Jeudi, je retrouve mon groupe au kiosque à musique qui nous sert toujours de point de rendez-vous. Nous sommes une demi-douzaine, un peu plus par moment. La veille nous avions décidé de commencer le porte à porte un peu plus tard en espérant que cela laisserait le temps aux gens de rentrer du boulot. Le cinq à sept politique. Mais notre petite bande ne bouillonne pas d’enthousiasme. Des pionniers de la porte de la veille, il ne reste que le vétéran du syndicalisme et moi. Lui, une fois n’est pas coutume, est assis et ses interventions sont plus hésitantes, il avouera plus tard qu’il a un coup de fatigue. Moi, je suis l’ombre du militant plein d’énergie et d’envie que j’étais en début de semaine. Mon âme est restée coincée dans cette cage d’escalier sordide et, malgré mes efforts, je ne peux imaginer de futurs heureux à tous les gens que nous avons rencontré. Aujourd’hui, en écrivant ces lignes, je réalise que c’est condescendant, que je n’ai vu qu’un infime fragment de leurs vies et qu’elles sont peut-être plus sereines que la mienne ; que je n’ai aucune idée de ce qui les fait vibrer et des moments de joie qu’ils se créent ; qu’ils ont vécu jusqu’ici sans mon aide, ni ma pitié et qu’ils n’en ont sans doute pas besoin. Mais jeudi, j’ai le moral anéanti et je ne pense qu’à eux.

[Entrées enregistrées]
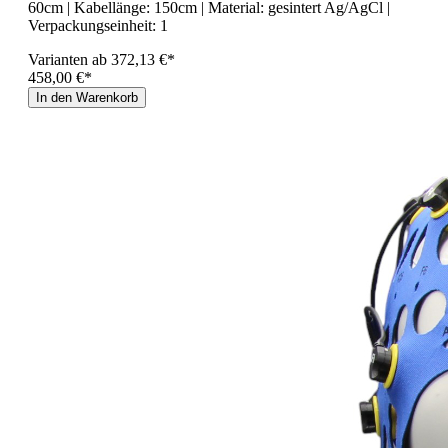
60cm
| Kabellänge:
150cm
| Material:
gesintert Ag/AgCl
|
Verpackungseinheit:
1
Varianten ab
372,13 €*
458,00 €*
In den Warenkorb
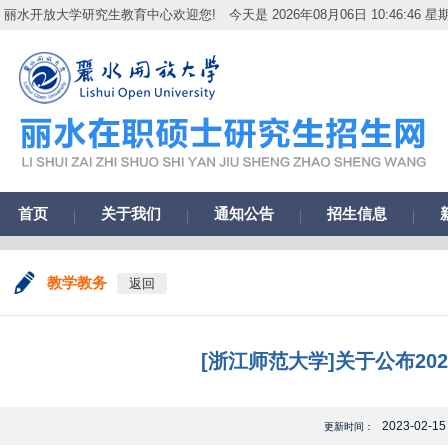
丽水开放大学研究生教育中心欢迎您!
今天是 2026年08月06日 10:46:47 星
首页
关于我们
通知公告
招生信息
教学教务
返回
[浙江师范大学]关于公布2
2023-02-15
更新时间：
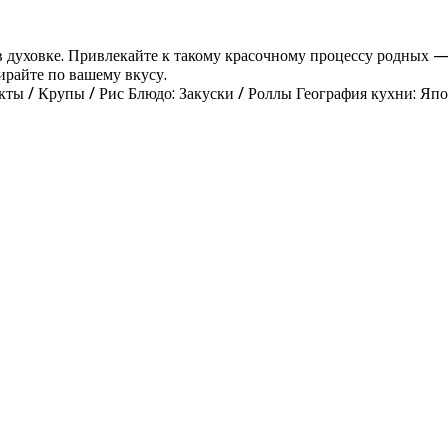
духовке. Привлекайте к такому красочному процессу родных — о
ирайте по вашему вкусу.
ты / Крупы / Рис Блюдо: Закуски / Роллы География кухни: Япо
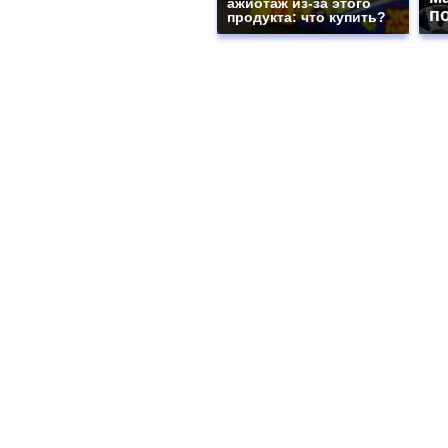
ажиотаж из-за этого
п
продукта: что купить?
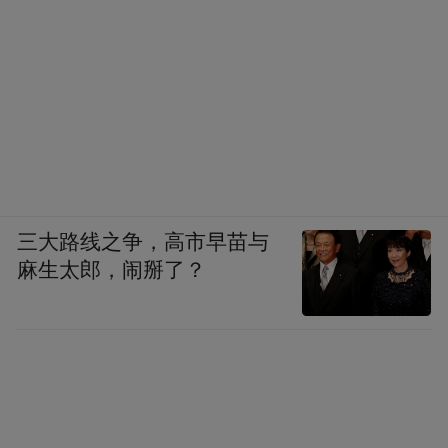
三大路线之争，高市早苗与
麻生太郎，闹掰了？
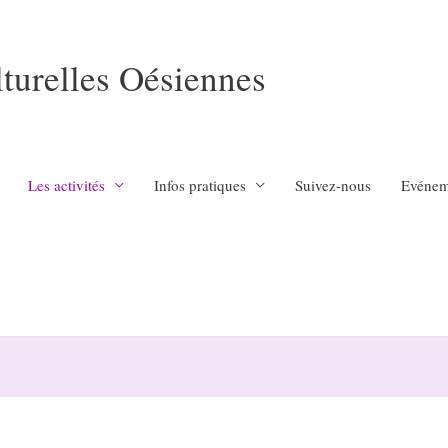
lturelles Oésiennes
Les activités
Infos pratiques
Suivez-nous
Evénem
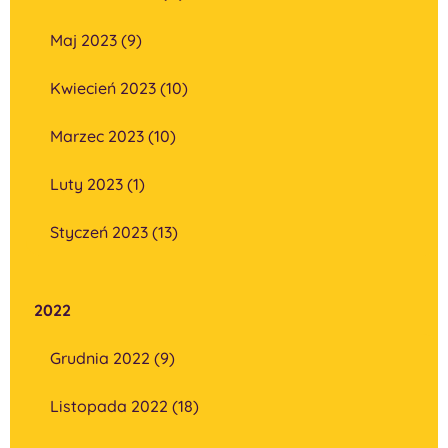
Maj 2023 (9)
Kwiecień 2023 (10)
Marzec 2023 (10)
Luty 2023 (1)
Styczeń 2023 (13)
2022
Grudnia 2022 (9)
Listopada 2022 (18)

Consigne
Prolongez le récit sur le porte-à-porte militant en reprenant juste après sa dernière phrase.

Réponse rédigée
Je dois malgré tout puiser dans mes dernières réserves pour animer la réunion. Le secrétaire tacite de notre groupe est parti en tournée et c’est à moi qu’il a transmis le flambeau. Parce que j’ai à plusieurs reprises établi que j’étais le plus disponible cette semaine et que je serai présent tous les jours quoi qu’il arrive et parce que je crois qu’il a vu en moi les qualités nécessaires pour le job. Je me fais peut-être des idées mais j’ai vu, chez lui et chez d’autres parmi les plus engagés, un intérêt particulier pour ma personne, comme si j’étais la bonne recrue, le nouveau qu’il faut prendre dans son équipe parce qu’il a l’air de courir vite. Vanité toujours, j’en ai conscience, mais le militantisme a ceci de particulier qu’il ne fait aucune discrimination à l’embauche, tout le monde est le bienvenu tant qu’il a du temps et de l’énergie à donner. Pour autant, il nécessite quand même quelques dispositions que tout le monde n’a pas. À notre niveau, les rôles se distribuent sans friction, les enjeux ne sont pas assez importants pour affoler les égos. Plus haut dans l’appareil ou dans des campagnes plus longues et plus organisées - celles qui ont un candidat notamment - je suppose que les luttes de pouvoir apparaissent vite et je dois dire que je ne suis pas impatient de les découvrir.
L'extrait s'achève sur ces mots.